The Inter American Press Association (IAPA) has condemned the boycott against a newspaper in Colombia and the attempted raid on a daily in Argentina, which come amidst the growing number of incidents of aggression against the press in Latin America and somber reports about the future of freedom of expression in the region.
All of the Sunday editions of the Colombian newspaper El Heraldo in the city of Santa Marta were bought up on June 19 in what IAPA is calling a boycott. According to the newspaper, the goal was to prevent the dissemination of an article titled "Magdalena's Mafia Spiderweb" that -- based on a a column of political journalist Claudia López for La Silla Vacía -- describes alleged links between local politicians and paramilitaries.
IAPA president Gonzalo Marroquín called on authorities to "investigate and determine responsibility so that these acts do no re-occurr."
IAPA also applauded a judicial decision in Argentina that denied a request to raid the newspaper La Nueva Provincia in Bahía Blanca, south of Buenos Aires. The request was made by a prosecutor wanting to seize journalistic documents to serve as proof in cases of human rights abuses committed during the military dictatorship and Dirty War in Argentina, 1976-1983.
According to prosecutor Abel Córdoba, La Nueva Provincia published photos of torture victims in secret prisons, reported El Diario de Bahía.
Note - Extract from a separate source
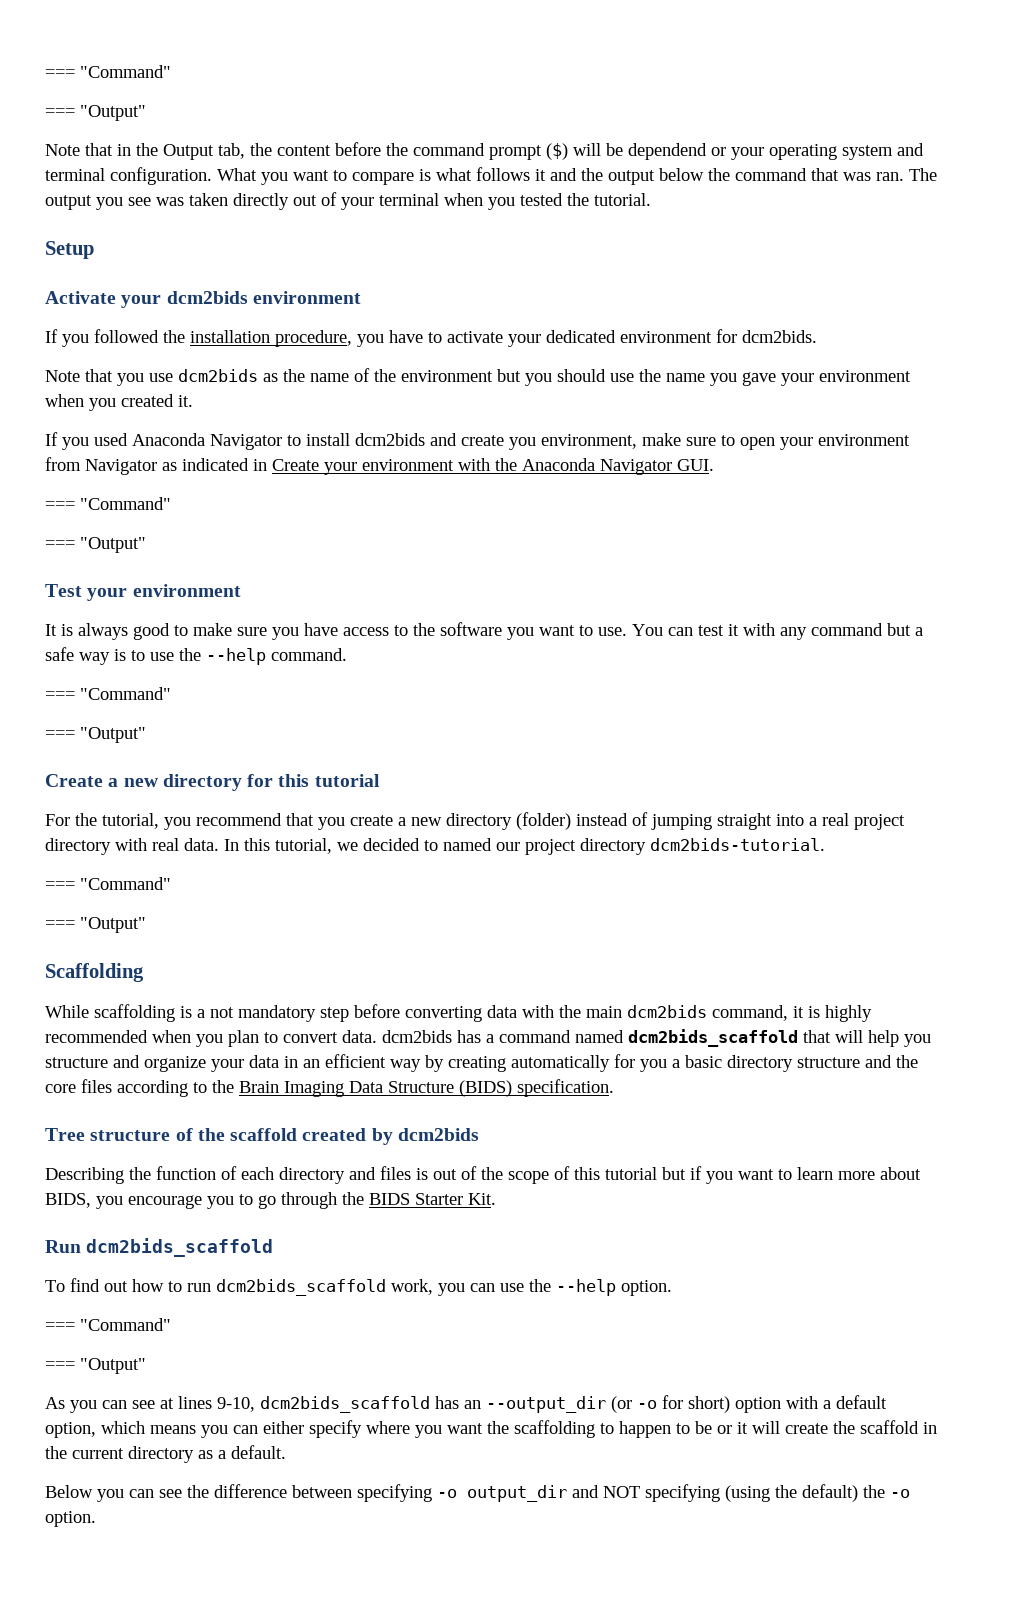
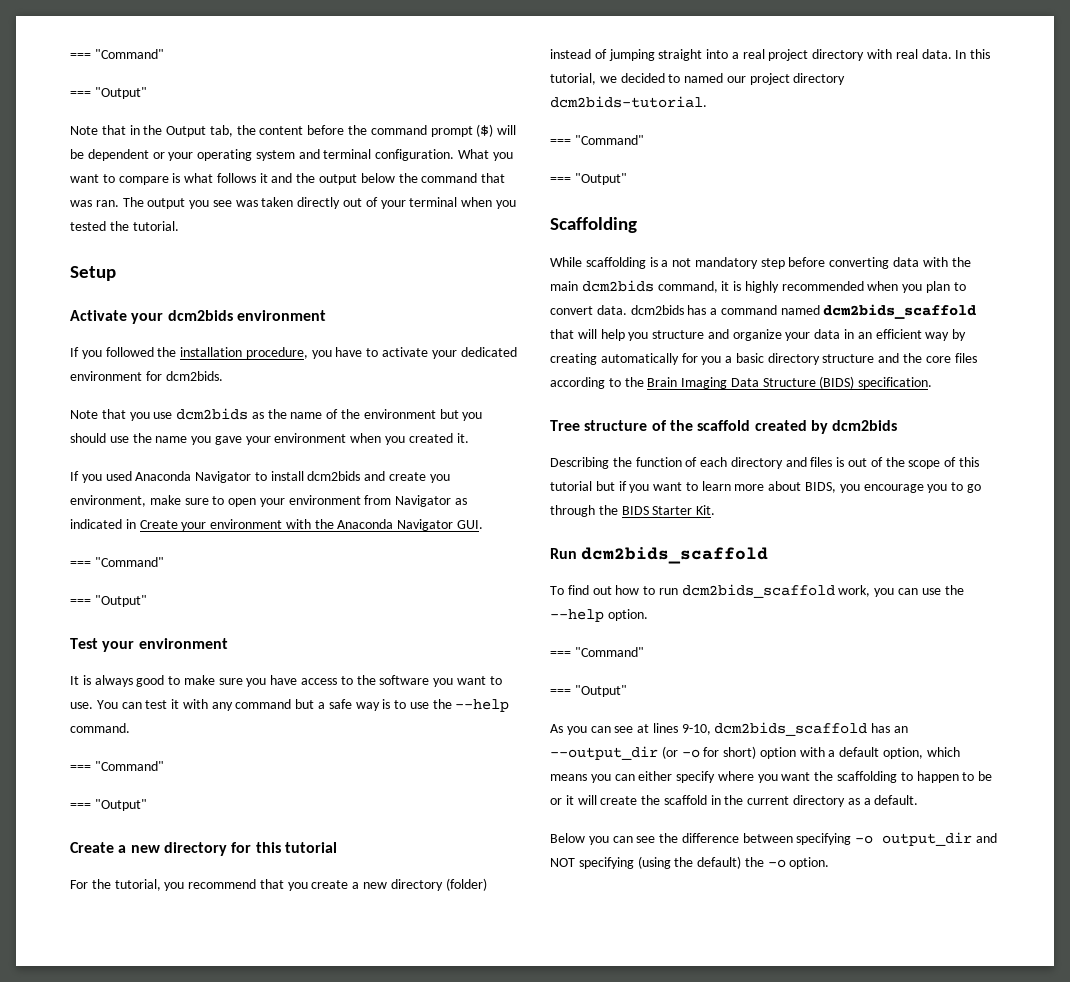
[628,143,707,160] dependend -> [87,149,149,161] dependent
Página 12 reported that there is a "secret and confidential" report prepared by intelligence agents during the dictatorship that calls for an alleged "thinning" of the ranks of La Nueva Provincia, specifically referring to graphic journalists Enrique Heinrich and Miguel Angel Loyola, who were kidnapped, tortured and then shot to death.
The president of the Commission of Freedom of the Press and Information, Robert Rivard, expressed surprise at the prosecutor's "peculiar order," as what has been published in a newspaper already is public.